Alex Martelli aleaxit at gmail.com
Fri Feb 3 15:35:02 CET 2006


On Feb 3, 2006, at 1:36 AM, Michael Hudson wrote:

Alex Martelli <aleaxit at gmail.com> writes:

I was recently reviewing a lot of the Python 2.4 code I have written, and I've noticed one thing: thanks to the attrgetter and itemgetter functions in module operator, I've been using (or been tempted to use) far fewer lambdas, particularly but not exclusively in key= arguments to sort and sorted. Interesting. Something I'd noticed was that until the key= argument to sort appeared, I was hardly using any lambdas at all (most of the places I had used them were rendered obsolete by list comprehensions).
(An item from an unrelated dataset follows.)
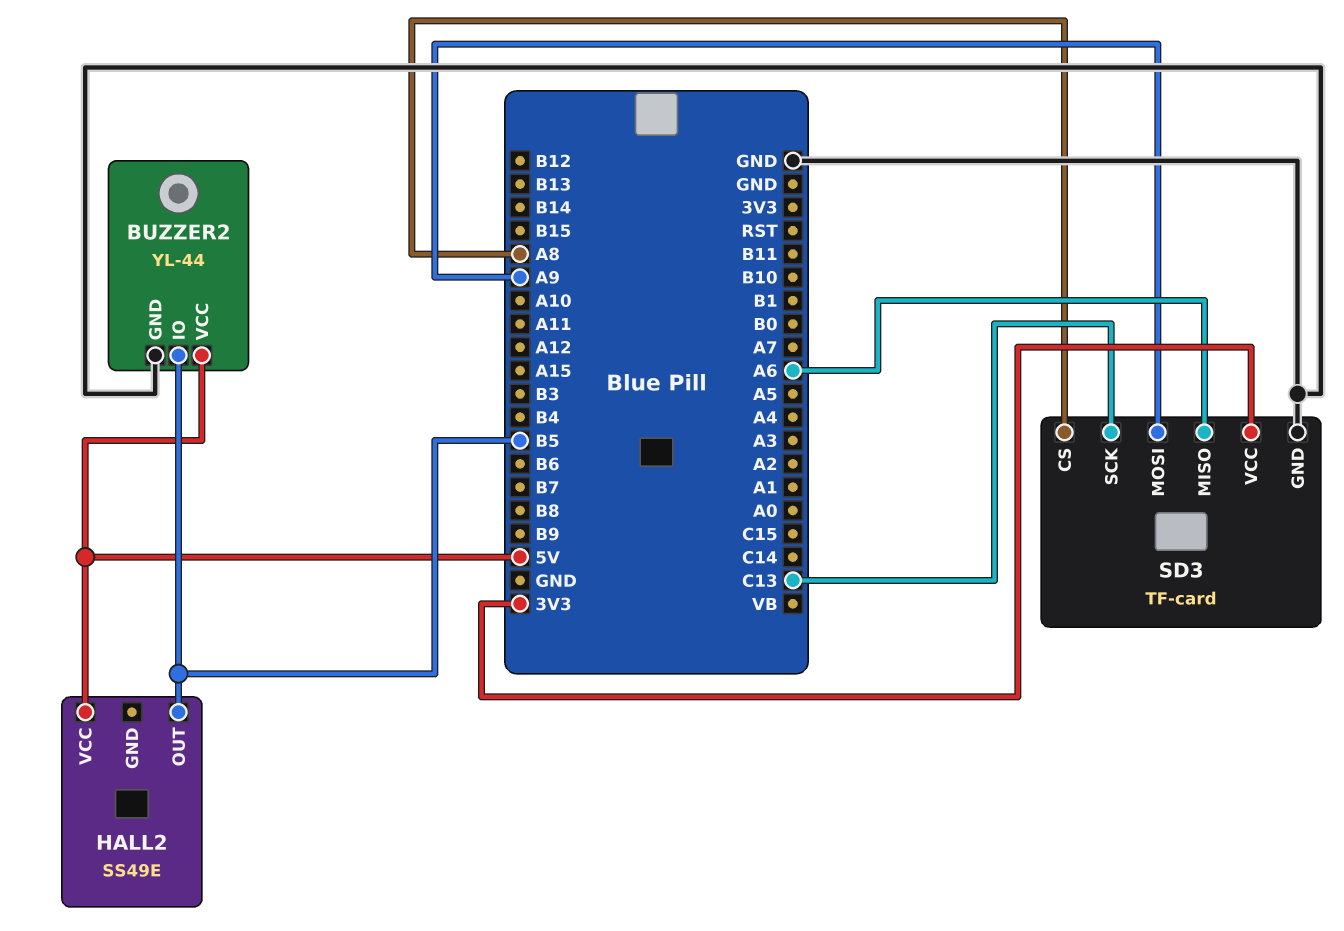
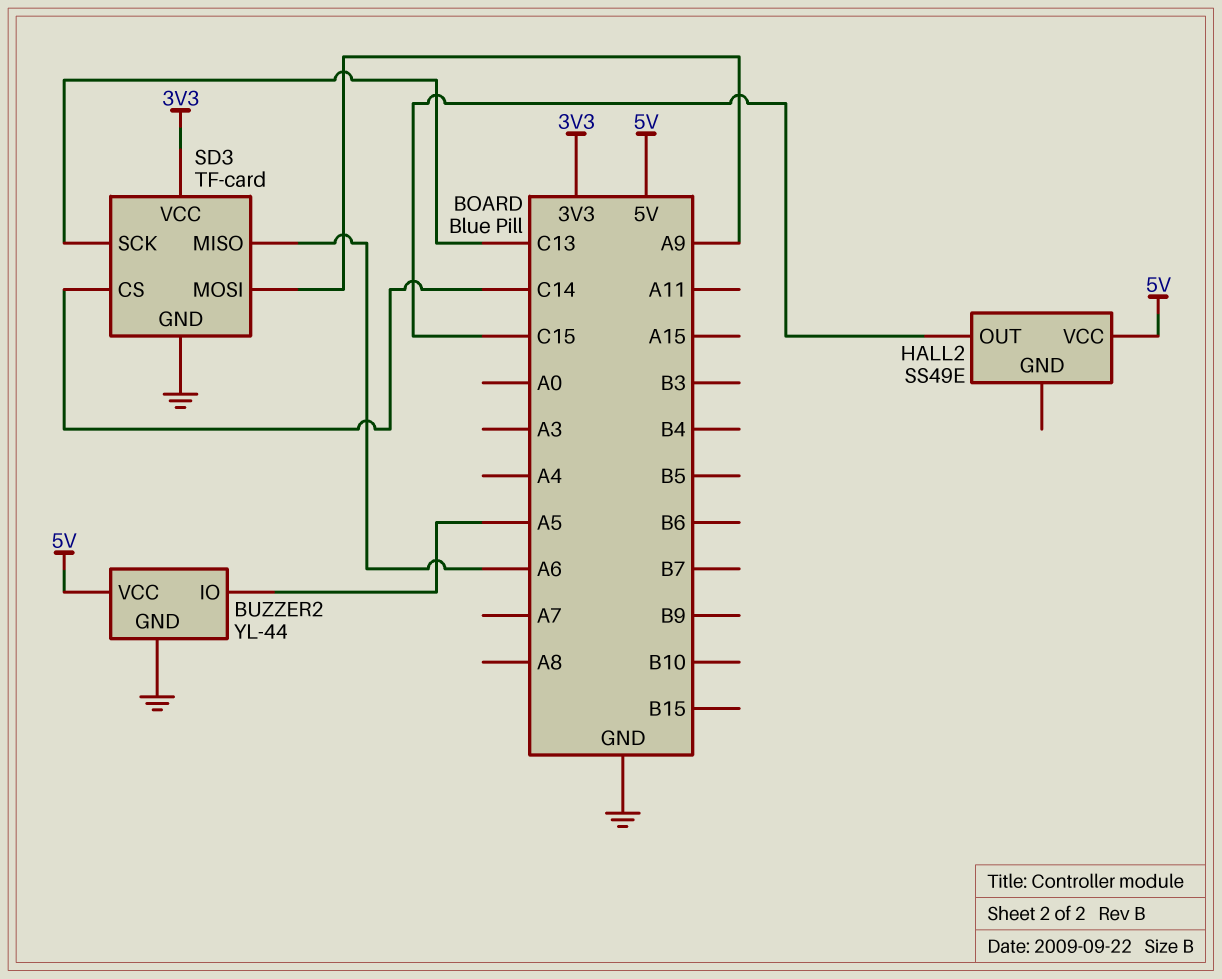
BUZZER2 pin IO: B5 -> A5
HALL2 pin OUT: B5 -> C15
SD3 pin CS: A8 -> C14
Mine too, but many new places appeared, especially in itertools.

A class I wrote (and lost) ages ago was a "placeholder" class, so if 'X' was an instance of this class, "X + 1" was roughly equivalent to "lambda x:x+1" and "X.method(zip, zop)" was roughly equivalent to your "methodcaller("method", zip, zop)". I threw it away when listcomps got implemented. Not sure why I mention it now, something about your post made me think of it...

Such a placeholder would certainly offer better syntax and more power
than methodcaller (and itemgetter and attrgetter, too). A lovely idea!